[GNC-dev] New bayesian account matching algorithm

Tue Dec 15 18:00:56 EST 2020

Hi devs,

I'd like to propose a new algorithm for matching imported transactions 
to accounts. I've been dealing with the bayesian account matcher for 
several months now during my spare free time. Starting point of my 
efforts was the observation, that sometimes matching fails, where I 
wouldn't expect that. For instance some recurrent transactions, which 
could be matched successfully for a long time, suddenly started to fail 
matching. Additionally several users in the german mailing list reported 
similar problems and asked for help on how to "improve" the matching 
results. The mostly recommended workaround was to "clean up" the import 
mapping table using the corresponding import map editor.

Therefore I started trying to understand the current implementation. See 
my mails from that thread:

    * 
http://gnucash.1415818.n4.nabble.com/GNC-dev-Understanding-the-bayesian-import-matching-algorithm-td4719812.html

I could fix some bugs already. See this issue on Bugzilla:

    * https://bugs.gnucash.org/show_bug.cgi?id=797587

Another issue is still open:

    * https://bugs.gnucash.org/show_bug.cgi?id=797744

Unfortunatelly I was not able to fully understand the implementation, 
see my mails from july in the mail thread mentioned above. Moreover it 
seemed, that nobody else could explain the current implementation anymore.

Therefore I stopped trying to further understand the algorithm and 
prepared a new and improved approach. I did a little research and tried 
different approaches. The final approach, I want to propose now, is a 
probalistic (bayesian) approach as well and should solve the following 
two problems of the current algorithm:

    * it should be possible to understand and explain the matching results

    * the account matching probabilities should be "real" probabilities 
and not only result to 1 or 0 (see my last mail from october in the mail 
thread mentioned above)

This new algorithm is even simpler, but still as effective as the 
current algorithm. And the current algorithm can be easily replaced 
using the existing import mapping table (token frequency table). It is 
provided as PR #839 on Github:

    * https://github.com/Gnucash/gnucash/pull/839

I tested the algorithm with the transactions from my personal account. I 
wrote a simple test application, which simulates the import of all my 
transactions one by one in chronological order. For each transaction 
this application compares the matched account calculated by the 
algorithm with the account I manually assigned the transaction to. I 
used this application to compare the new proposed algorithm with the 
current algorithm.

At first all transactions, which did match correctly before still match 
correctly using the new algorithm. Additionally several transactions, 
which did not match correcly before, match correctly now. The ratio of 
correct matches could be improved from approx. 60 % to 70 %.

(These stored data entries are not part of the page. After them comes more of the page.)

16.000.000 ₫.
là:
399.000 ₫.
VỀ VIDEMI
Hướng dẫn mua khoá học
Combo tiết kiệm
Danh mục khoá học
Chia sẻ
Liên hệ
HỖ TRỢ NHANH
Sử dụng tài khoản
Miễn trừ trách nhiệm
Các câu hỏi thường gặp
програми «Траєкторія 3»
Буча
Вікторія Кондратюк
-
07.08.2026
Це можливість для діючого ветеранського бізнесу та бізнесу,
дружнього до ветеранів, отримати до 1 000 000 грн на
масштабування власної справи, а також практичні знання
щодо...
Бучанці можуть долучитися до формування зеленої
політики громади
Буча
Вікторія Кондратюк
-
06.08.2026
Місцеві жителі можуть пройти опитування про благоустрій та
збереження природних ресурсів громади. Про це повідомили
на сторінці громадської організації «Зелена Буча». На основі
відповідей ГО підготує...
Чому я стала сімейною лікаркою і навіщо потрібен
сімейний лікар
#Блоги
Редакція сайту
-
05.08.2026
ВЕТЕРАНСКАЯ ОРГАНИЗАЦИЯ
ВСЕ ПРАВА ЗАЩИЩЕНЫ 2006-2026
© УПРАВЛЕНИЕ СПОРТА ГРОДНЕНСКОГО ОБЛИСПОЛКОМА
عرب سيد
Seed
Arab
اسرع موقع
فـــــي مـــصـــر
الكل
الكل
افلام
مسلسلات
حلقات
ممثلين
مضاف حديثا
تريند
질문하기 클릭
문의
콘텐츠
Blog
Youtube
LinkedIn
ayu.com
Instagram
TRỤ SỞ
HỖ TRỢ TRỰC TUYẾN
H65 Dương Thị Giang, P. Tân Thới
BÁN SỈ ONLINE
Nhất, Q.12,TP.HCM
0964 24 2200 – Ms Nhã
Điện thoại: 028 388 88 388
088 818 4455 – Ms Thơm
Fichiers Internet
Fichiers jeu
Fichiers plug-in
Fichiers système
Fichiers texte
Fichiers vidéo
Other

But the most important improvement is, that false matching results can 
be explained now.

And this is a first draft of the new approach only. There is still space 
for further improvement. The algorithm has a new feature. You can select 
or exclude individual tokens from being considered for calculation of 
account matching probability. I already proposed this idea on Bugzilla

    * https://bugs.gnucash.org/show_bug.cgi?id=797779

>From my point of view this is the key for further improvement. The 
current as well as the new proposed algorithm can solve all the unique 
cases, i.e. transactions with have at least one token, which is unique 
to exactly one account (see also my last mail from october in the mail 
thread mentioned above). The more complicated cases are transactions, 
which can not be matched uniquely to one account, since similar 
transactions have been assigned to different accounts in the past by the 
user.

I played around with these transactions and could already achieve 
promising results by reducing the 'token_account_probability_threshold' 
used for automatic token selection. But this raises new problems, since 
there are some tokens, which can distract the matching result from the 
correct account. Furthermore it wasn't that easy anymore to find a 
meaningful threshold to detect "new" transactions, which haven't occured 
before and shouldn't be tried to match.

Therefore I decided for a very conservative threshold in the first draft 
and left this open for future improvements. I prefered a robust solution 
at the moment.

Ok, now you can have a look and try out the new approach on your own. 
And I'm curious about your feedback.

Christian